Over the course of the past several weeks, I’ve been reviewing the stats from the 2019-20 North Carolina basketball team, one category at a time. We’ve already looked at total points, total rebounds, total assists, total three-pointers, total blocks, total steals, field goal percentage, and points per game [INSERT LINKS FOR ALL THESE]. We move today to our final stat category, three-point percentage.
As a reminder: while these stats won’t tell the whole story of the season, they will help provide context and insight for both the present and historical context.
The following chart lists each player, their three-point percentage for the season, and where they ranked in the Carolina history books for three-point percentage in a single season (for those who achieved the minimum threshold of 10 made threes).
- Brandon Robinson led the team (for those who qualified) with a 36.9 percent clip (59-for-160). That means that no player who qualified made 40 percent of their three-point attempts.
- Robinson’s 36.9 percent is the lowest qualifying three-point percentage to lead a Carolina team ever.
- The only player on the 2019-20 team who made higher than 40 percent was Anthony Harris, but he had just seven attempts.
- Outside of Harris, no other Tar Heel who will return in 2020-21 hit at least 30 percent of their threes.
- As a team, Carolina shot just 30.4 percent (181-for-595) from three. This is the lowest team total in Carolina history.
- The previous low was the 2015-16 team that shot 32.7 percent (@24-for-685).
- For comparison’s sake, four teams in Carolina history have shot over 40 percent: 1986-87 (43.6 percent, 213-for-488), 1987-88 (43.0 percent, 169-for-393), 1994-95 (41.0 percent, 266-for-648, and 2004-05 (40.3 percent, 277-for-687).
- A diversion from this season: The 2008-09 national championship team featured the only time in Carolina history that three teammates made 50+ three-pointers while shooting over 40 percent. Ty Lawson (51-for-108, 47.2 percent), Wayne Ellington (85-for-204, 41.7 percent), and Danny Green (77-for-184, 41.8 percent) made up that trio.
Numbers and stats don’t tell the whole story, but they do help tell the story. So what story do these numbers help tell?
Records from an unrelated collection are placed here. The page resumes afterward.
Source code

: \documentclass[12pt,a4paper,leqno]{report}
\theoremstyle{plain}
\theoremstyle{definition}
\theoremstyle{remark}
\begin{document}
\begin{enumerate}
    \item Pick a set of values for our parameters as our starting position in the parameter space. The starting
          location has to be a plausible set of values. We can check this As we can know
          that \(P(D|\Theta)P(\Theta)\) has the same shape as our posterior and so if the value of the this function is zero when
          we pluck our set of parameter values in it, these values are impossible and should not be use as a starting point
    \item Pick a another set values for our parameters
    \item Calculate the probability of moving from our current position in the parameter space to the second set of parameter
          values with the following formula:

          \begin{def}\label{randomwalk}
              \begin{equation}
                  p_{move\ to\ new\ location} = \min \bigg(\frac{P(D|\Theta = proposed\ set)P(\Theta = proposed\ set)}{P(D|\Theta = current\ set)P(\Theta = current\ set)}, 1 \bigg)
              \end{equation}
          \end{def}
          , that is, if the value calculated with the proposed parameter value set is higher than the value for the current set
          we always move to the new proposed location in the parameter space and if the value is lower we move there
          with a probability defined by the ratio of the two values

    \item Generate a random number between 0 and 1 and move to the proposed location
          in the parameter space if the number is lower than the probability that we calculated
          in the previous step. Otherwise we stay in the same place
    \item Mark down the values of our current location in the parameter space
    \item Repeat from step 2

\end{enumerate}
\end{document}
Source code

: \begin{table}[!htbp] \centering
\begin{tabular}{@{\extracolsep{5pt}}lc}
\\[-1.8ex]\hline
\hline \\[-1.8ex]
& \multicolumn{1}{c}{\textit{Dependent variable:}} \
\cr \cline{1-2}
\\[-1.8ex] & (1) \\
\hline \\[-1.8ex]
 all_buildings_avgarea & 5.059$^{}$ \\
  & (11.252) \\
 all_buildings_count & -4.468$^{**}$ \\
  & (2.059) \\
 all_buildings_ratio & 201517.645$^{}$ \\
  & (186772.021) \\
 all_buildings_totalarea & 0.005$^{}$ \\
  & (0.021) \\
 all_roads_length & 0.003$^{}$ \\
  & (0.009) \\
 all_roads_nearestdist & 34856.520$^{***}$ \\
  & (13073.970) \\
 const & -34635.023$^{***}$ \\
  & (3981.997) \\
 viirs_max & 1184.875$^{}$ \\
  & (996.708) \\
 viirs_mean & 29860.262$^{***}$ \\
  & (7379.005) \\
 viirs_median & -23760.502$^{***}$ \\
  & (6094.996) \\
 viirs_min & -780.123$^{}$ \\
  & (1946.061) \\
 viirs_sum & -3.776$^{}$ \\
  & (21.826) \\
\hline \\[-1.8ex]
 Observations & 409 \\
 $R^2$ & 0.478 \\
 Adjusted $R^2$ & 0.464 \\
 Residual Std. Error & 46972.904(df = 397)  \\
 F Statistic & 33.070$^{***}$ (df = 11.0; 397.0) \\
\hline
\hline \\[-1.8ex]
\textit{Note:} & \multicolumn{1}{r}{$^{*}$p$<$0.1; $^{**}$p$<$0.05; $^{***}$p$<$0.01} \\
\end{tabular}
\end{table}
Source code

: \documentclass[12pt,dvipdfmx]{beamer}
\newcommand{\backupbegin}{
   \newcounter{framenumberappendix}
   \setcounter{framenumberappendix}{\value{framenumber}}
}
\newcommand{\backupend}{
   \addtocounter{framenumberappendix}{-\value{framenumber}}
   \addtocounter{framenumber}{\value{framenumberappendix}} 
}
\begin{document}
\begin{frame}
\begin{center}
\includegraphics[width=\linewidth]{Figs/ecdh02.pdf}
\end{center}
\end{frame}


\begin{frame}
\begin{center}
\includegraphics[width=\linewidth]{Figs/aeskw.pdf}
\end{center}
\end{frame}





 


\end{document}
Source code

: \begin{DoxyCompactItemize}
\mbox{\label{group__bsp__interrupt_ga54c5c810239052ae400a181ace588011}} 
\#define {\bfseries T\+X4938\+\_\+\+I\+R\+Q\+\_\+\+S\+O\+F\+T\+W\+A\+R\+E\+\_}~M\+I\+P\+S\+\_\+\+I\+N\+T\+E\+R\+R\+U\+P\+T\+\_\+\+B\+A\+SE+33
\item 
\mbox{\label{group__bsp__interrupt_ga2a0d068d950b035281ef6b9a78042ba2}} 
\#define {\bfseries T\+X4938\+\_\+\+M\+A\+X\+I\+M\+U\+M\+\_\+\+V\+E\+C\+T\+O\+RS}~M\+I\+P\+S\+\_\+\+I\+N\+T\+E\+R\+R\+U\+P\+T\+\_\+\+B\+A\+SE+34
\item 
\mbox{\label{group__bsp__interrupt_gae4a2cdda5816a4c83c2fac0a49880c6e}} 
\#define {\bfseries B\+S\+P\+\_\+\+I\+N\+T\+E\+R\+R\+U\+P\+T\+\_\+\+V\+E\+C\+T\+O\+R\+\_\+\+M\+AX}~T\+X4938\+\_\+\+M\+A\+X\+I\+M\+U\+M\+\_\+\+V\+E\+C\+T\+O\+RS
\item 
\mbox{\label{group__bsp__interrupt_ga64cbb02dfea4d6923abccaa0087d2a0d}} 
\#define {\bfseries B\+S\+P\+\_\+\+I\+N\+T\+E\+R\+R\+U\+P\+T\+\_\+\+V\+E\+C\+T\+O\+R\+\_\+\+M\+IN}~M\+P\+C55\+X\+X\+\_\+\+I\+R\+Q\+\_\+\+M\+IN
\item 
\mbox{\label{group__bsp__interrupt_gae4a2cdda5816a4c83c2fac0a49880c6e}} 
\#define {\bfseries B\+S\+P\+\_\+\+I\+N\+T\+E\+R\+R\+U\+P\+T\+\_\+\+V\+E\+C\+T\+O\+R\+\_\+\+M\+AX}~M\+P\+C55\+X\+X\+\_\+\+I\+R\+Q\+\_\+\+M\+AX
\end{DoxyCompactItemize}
This is yet another statistical metric where the Tar Heels set historical lows. To be fair, in a year where injuries wreaked havoc on the entire team, it was those who would have likely helped bring up the three-point percentage who missed the most time.
Anthony Harris, Brandon Robinson, and Cole Anthony were the top three-point shooters percentage-wise and they missed a combined 48 games.
As mentioned earlier, the new distance certainly had a negative effect on the team's three-point percentage. As did the loss of several veteran, highly accomplished three-point shooters.
The 2020-21 Tar Heels return Anthony Harris, who shot well from deep but with an extremely small sample size. No other returning player hit more than 30 percent of their threes last season.
We’ve always heard that Andrew Platek shoots well in practice, but that is yet to materialize in a game setting. Can he put together a strong senior season?
Can Leaky Black, with his first fully healthy offseason, find more accuracy in his shot?
It appears that the 2020-21 iteration of Carolina basketball will rely heavily upon newcomers such as Caleb Love, RJ Davis, Puff Johnson, and Kerwin Walton for three-point shooting. Unfortunately, as you’ll read in a future article, freshmen Tar Heels have not fared well from deep. Could this group change that narrative?
This was the final installment in the series examining the 2019-20 UNC basketball stats. Next up will be a look at career stats breakdown by category following the 2019-20 season.